How Fish Slot Limits Work
Here is how a protected slot limit works. For instance, a limit of 13 to 16 inches allows you to harvest only fish under 13 or above 16 inches while you leave those between 13 and 16. A harvest slot limit works differently: it allows you to keep only fish inside the defined length range.
Slot limits probablly are the most misunderstood of fish size rules, compared with minimum or maximum length. North Dakota now does not have such slot rules. But many states do: Maine, New Hampshire, Massachusetts, Rhode Island, Connecticut, New York, New Jersey, Pennsylvania, Delaware, Virginia and North Carolina all started to use slot limits recently.
Maryland uses a slot limit for fish caught in the ocean.
Slot limits put the fish pressure on year classes when they pass through the harvestable slot. They also leave more fish in the water. In the Chesapeake Bay for sport fishing, including charter boat fishing, you introduced a limit of 19 to 24 inches with a bag limit of one fish per person per day.
Occasionally you catch only fish outside the slot. With a limit of 19 to 24 inches you can take unders and overs, but occasionally go home without dinner.
Creel or bag limits usually help to avoid over-harvest and spread the harvest more in the long term between several anglers.
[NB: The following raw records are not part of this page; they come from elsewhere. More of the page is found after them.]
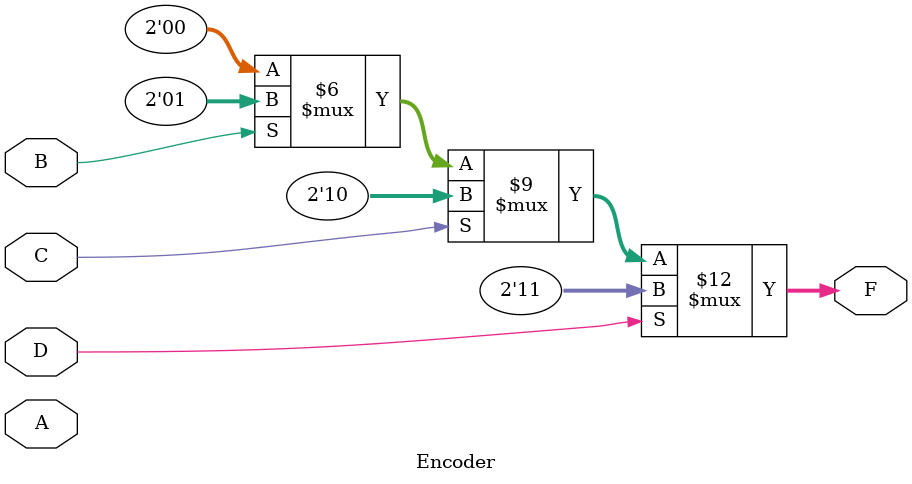
<source format=v>
module Encoder(A,B,C,D,F);
input A,B,C,D;
output [1:0] F;
reg [1:0] F;
always @(A or B or C or D)
if(D == 1'b1)
F <= 2'b11;
else if(C == 1'b1)
F <= 2'b10;
else if(B == 1'b1)
F <= 2'b01;
else
F <= 2'b00;
endmodule 
</source>
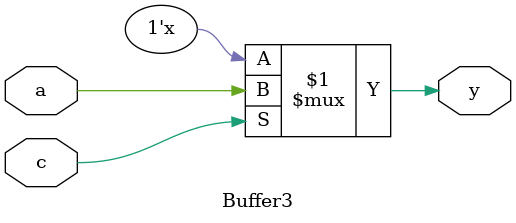
<source format=v>
module Buffer3(a,c,y);
	input a,c;
	output y;
	assign y= c ? a : 1'bz;	
endmodule
</source>
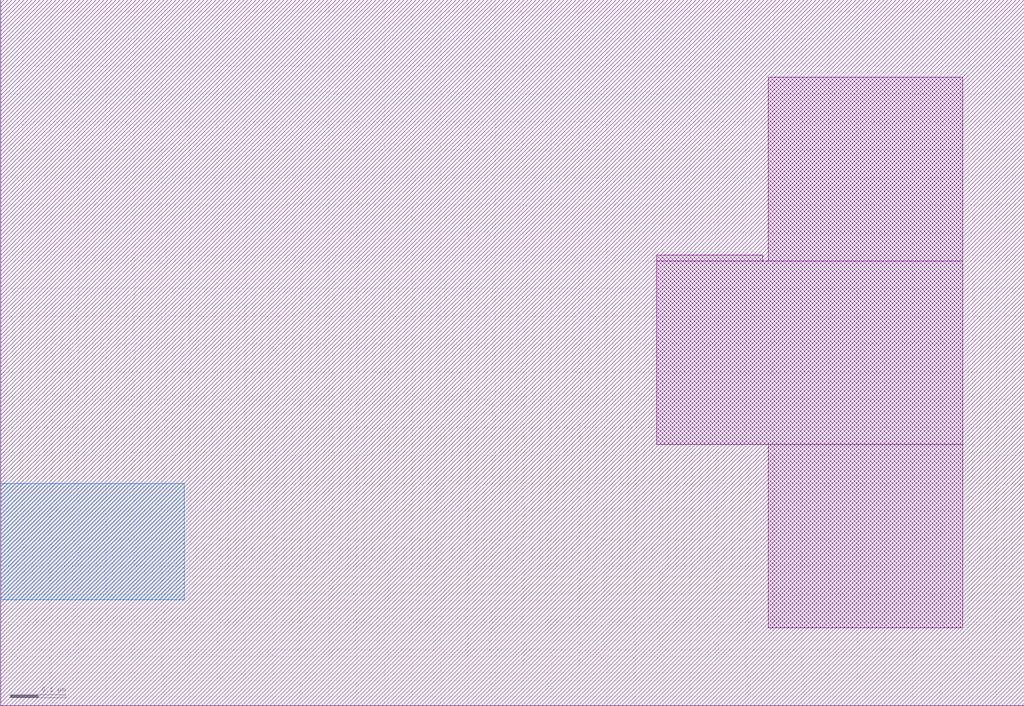
<source format=lef>
VERSION 5.7 ;
  NOWIREEXTENSIONATPIN ON ;
  DIVIDERCHAR "/" ;
  BUSBITCHARS "[]" ;
UNITS
  DATABASE MICRONS 200 ;
END UNITS

LAYER via2
  TYPE CUT ;
END via2

LAYER via
  TYPE CUT ;
END via

LAYER nwell
  TYPE MASTERSLICE ;
END nwell

LAYER via3
  TYPE CUT ;
END via3

LAYER pwell
  TYPE MASTERSLICE ;
END pwell

LAYER via4
  TYPE CUT ;
END via4

LAYER mcon
  TYPE CUT ;
END mcon

LAYER met6
  TYPE ROUTING ;
  WIDTH 0.030000 ;
  SPACING 0.040000 ;
  DIRECTION HORIZONTAL ;
END met6

LAYER met1
  TYPE ROUTING ;
  WIDTH 0.140000 ;
  SPACING 0.140000 ;
  DIRECTION HORIZONTAL ;
END met1

LAYER met3
  TYPE ROUTING ;
  WIDTH 0.300000 ;
  SPACING 0.300000 ;
  DIRECTION HORIZONTAL ;
END met3

LAYER met2
  TYPE ROUTING ;
  WIDTH 0.140000 ;
  SPACING 0.140000 ;
  DIRECTION HORIZONTAL ;
END met2

LAYER met4
  TYPE ROUTING ;
  WIDTH 0.300000 ;
  SPACING 0.300000 ;
  DIRECTION HORIZONTAL ;
END met4

LAYER met5
  TYPE ROUTING ;
  WIDTH 1.600000 ;
  SPACING 1.600000 ;
  DIRECTION HORIZONTAL ;
END met5

LAYER li1
  TYPE ROUTING ;
  WIDTH 0.170000 ;
  SPACING 0.170000 ;
  DIRECTION HORIZONTAL ;
END li1

MACRO sky130_hilas_nmirror03
  CLASS BLOCK ;
  FOREIGN sky130_hilas_nmirror03 ;
  ORIGIN 0.590 0.050 ;
  SIZE 1.840 BY 1.270 ;
  OBS
      LAYER li1 ;
        RECT 0.590 0.750 0.780 0.760 ;
        RECT 0.790 0.750 1.140 1.080 ;
        RECT 0.590 0.420 1.140 0.750 ;
        RECT 0.790 0.090 1.140 0.420 ;
      LAYER met2 ;
        RECT -0.590 0.140 -0.260 0.350 ;
  END
END sky130_hilas_nmirror03
END LIBRARY


</source>
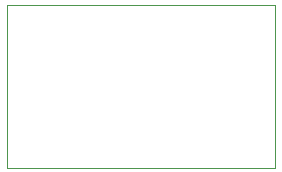
<source format=gbr>
%TF.GenerationSoftware,KiCad,Pcbnew,(5.1.6)-1*%
%TF.CreationDate,2020-09-29T18:05:28+08:00*%
%TF.ProjectId,stlink,73746c69-6e6b-42e6-9b69-6361645f7063,rev?*%
%TF.SameCoordinates,Original*%
%TF.FileFunction,Profile,NP*%
%FSLAX46Y46*%
G04 Gerber Fmt 4.6, Leading zero omitted, Abs format (unit mm)*
G04 Created by KiCad (PCBNEW (5.1.6)-1) date 2020-09-29 18:05:28*
%MOMM*%
%LPD*%
G01*
G04 APERTURE LIST*
%TA.AperFunction,Profile*%
%ADD10C,0.050000*%
%TD*%
G04 APERTURE END LIST*
D10*
X22700000Y0D02*
X22700000Y-13800000D01*
X0Y-13800000D02*
X22700000Y-13800000D01*
X0Y0D02*
X0Y-13800000D01*
X0Y0D02*
X22700000Y0D01*
M02*

</source>
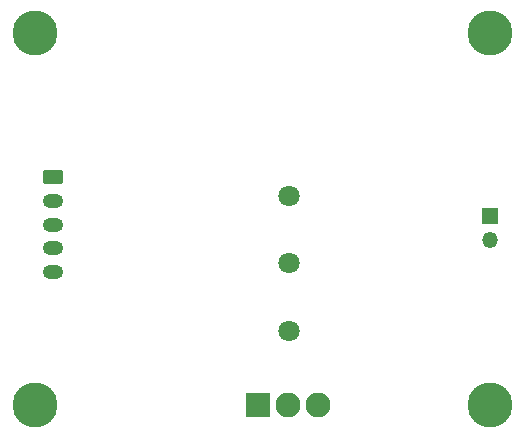
<source format=gbr>
%TF.GenerationSoftware,KiCad,Pcbnew,8.0.1*%
%TF.CreationDate,2025-03-02T16:25:42+00:00*%
%TF.ProjectId,PWM Control Circuit,50574d20-436f-46e7-9472-6f6c20436972,rev?*%
%TF.SameCoordinates,Original*%
%TF.FileFunction,Soldermask,Bot*%
%TF.FilePolarity,Negative*%
%FSLAX46Y46*%
G04 Gerber Fmt 4.6, Leading zero omitted, Abs format (unit mm)*
G04 Created by KiCad (PCBNEW 8.0.1) date 2025-03-02 16:25:42*
%MOMM*%
%LPD*%
G01*
G04 APERTURE LIST*
G04 Aperture macros list*
%AMRoundRect*
0 Rectangle with rounded corners*
0 $1 Rounding radius*
0 $2 $3 $4 $5 $6 $7 $8 $9 X,Y pos of 4 corners*
0 Add a 4 corners polygon primitive as box body*
4,1,4,$2,$3,$4,$5,$6,$7,$8,$9,$2,$3,0*
0 Add four circle primitives for the rounded corners*
1,1,$1+$1,$2,$3*
1,1,$1+$1,$4,$5*
1,1,$1+$1,$6,$7*
1,1,$1+$1,$8,$9*
0 Add four rect primitives between the rounded corners*
20,1,$1+$1,$2,$3,$4,$5,0*
20,1,$1+$1,$4,$5,$6,$7,0*
20,1,$1+$1,$6,$7,$8,$9,0*
20,1,$1+$1,$8,$9,$2,$3,0*%
G04 Aperture macros list end*
%ADD10C,3.800000*%
%ADD11C,1.800000*%
%ADD12RoundRect,0.102000X-0.955000X-0.955000X0.955000X-0.955000X0.955000X0.955000X-0.955000X0.955000X0*%
%ADD13C,2.114000*%
%ADD14R,1.350000X1.350000*%
%ADD15O,1.350000X1.350000*%
%ADD16RoundRect,0.250000X-0.625000X0.350000X-0.625000X-0.350000X0.625000X-0.350000X0.625000X0.350000X0*%
%ADD17O,1.750000X1.200000*%
G04 APERTURE END LIST*
D10*
%TO.C,H1*%
X88500000Y-80500000D03*
%TD*%
D11*
%TO.C,+15V_TP1*%
X110000000Y-94325000D03*
%TD*%
%TO.C,GND_TP1*%
X110000000Y-100000000D03*
%TD*%
%TO.C,VG_TP1*%
X110000000Y-105750000D03*
%TD*%
D10*
%TO.C,H3*%
X88500000Y-112000000D03*
%TD*%
D12*
%TO.C,U1*%
X107420000Y-112000000D03*
D13*
X109960000Y-112000000D03*
X112500000Y-112000000D03*
%TD*%
D10*
%TO.C,H4*%
X127000000Y-112000000D03*
%TD*%
D14*
%TO.C,J2*%
X127000000Y-96000000D03*
D15*
X127000000Y-98000000D03*
%TD*%
D10*
%TO.C,H2*%
X127000000Y-80500000D03*
%TD*%
D16*
%TO.C,J1*%
X90040000Y-92720000D03*
D17*
X90040000Y-94720000D03*
X90040000Y-96720000D03*
X90040000Y-98720000D03*
X90040000Y-100720000D03*
%TD*%
M02*

</source>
For instance, for a “slot” Red Drum between 18 and 27 inches you can keep them, but fish below you must release, and those over only with a special tag for red drum.
When size limits leave too much freedom to people, you risk too much harvest and endanger the fish populations. A closed season in the EEZ helped well for red drum as management. Seasons and size limits together with slot limits probably will be more strict than current rules, because of the bigger number of fish inside the slotlimit.